2.3 Manyuchi Hydro Station
The construction of this project has been on government's workplan over the last 5 years. In 2009, the project was allocated US$2 million but up to October 2009, the money had not been released. This mini hydro station is crucial in improving the power generation with an addition of 30kw. The completion of hydro station will improve on the livelihoods of communities within its vicinity, through irrigation projects, trading, etc. For 2010, no allocation was reserved for Manyuchi Hydro plant.

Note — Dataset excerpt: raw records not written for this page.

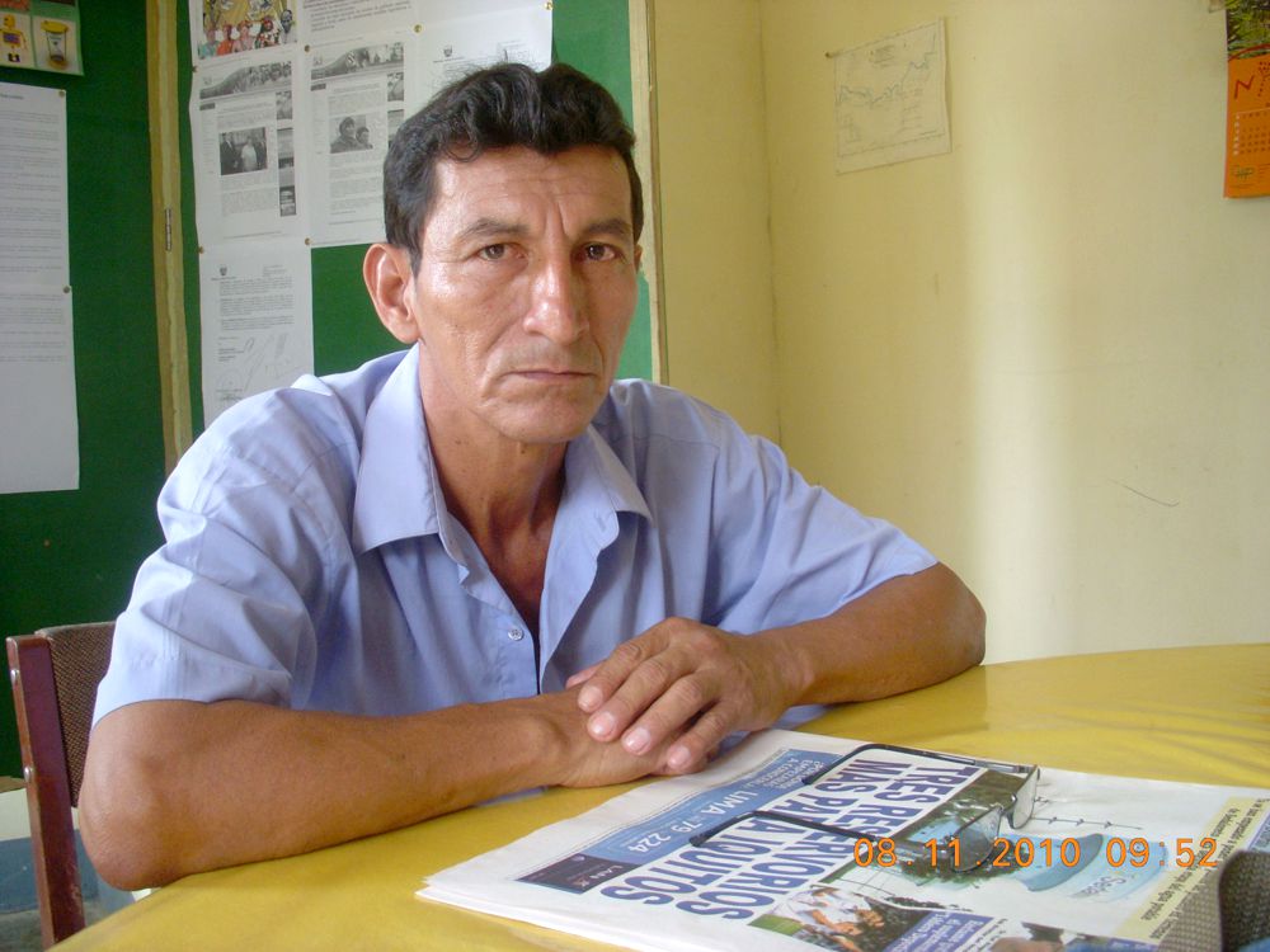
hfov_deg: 49.0
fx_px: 1394
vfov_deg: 37.7
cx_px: 635
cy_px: 476
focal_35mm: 38
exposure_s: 1/30
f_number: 3.3
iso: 160
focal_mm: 6.3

2.4 Review of Electricity Act
The Committee noted with concern that penalties on vandalism or theft of ZESA cables and oil in transformers are not deterrent enough. During consultations it emerged that in other countries such acts of sabotage attract a minimum jail sentence of 25 years. In Zimbabwe , according to the Electricity Amendment Act of 2007, the minimum jail sentence of such acts of sabotage is ten years.
2.5 ZESA Debts
ZESA is experiencing huge foreign debt of US$465 million. The loans were used to fund major capital projects e.g. refurbishment of Hwange Power Station and the construction of the interconnectors. Again the company is failing to make timely payments to external power providers. ZESA owes regional utilities about US$98 Million. ZESA is currently importing about 28% of its requirements from the regional suppliers, i.e. HCB of Mozambique, SNEL of the DRC and ZESCQ of Zambia.
3 RECOMMENDATIONS
3.1 African Development Bank Loan: Government needs to consider other options in securing finances for ZESA, especially those that have been worked on by ZESA Holdings and the government such as the US$82 million loan facility under DBSA.
3.2 Coal Supplies: ZESA holdings should be allowed to go into joint venture partnerships in the mining of coal for its power plant, so as to improve of availability and generation capacity of the ZPC.
3.3 Manyuchi Dam: Government needs to encourage public-private investment so that the hydro-plant is completed.
3.4 Review of Electricity Act: There is need to review the Electricity Act so as to deter vandalism and theft of ZESA infrastructure used for generation and distribution of electricity.
3.5ZESA Debt: There is need fro government to take over the foreign debt. The current tarrif has no provision for debt repayment
Presnted in the House of Assembly 08 December 2009 by Hon. Chindori Chininga (Chairman Parliamentary Portfolio Committee On Mines and Energy).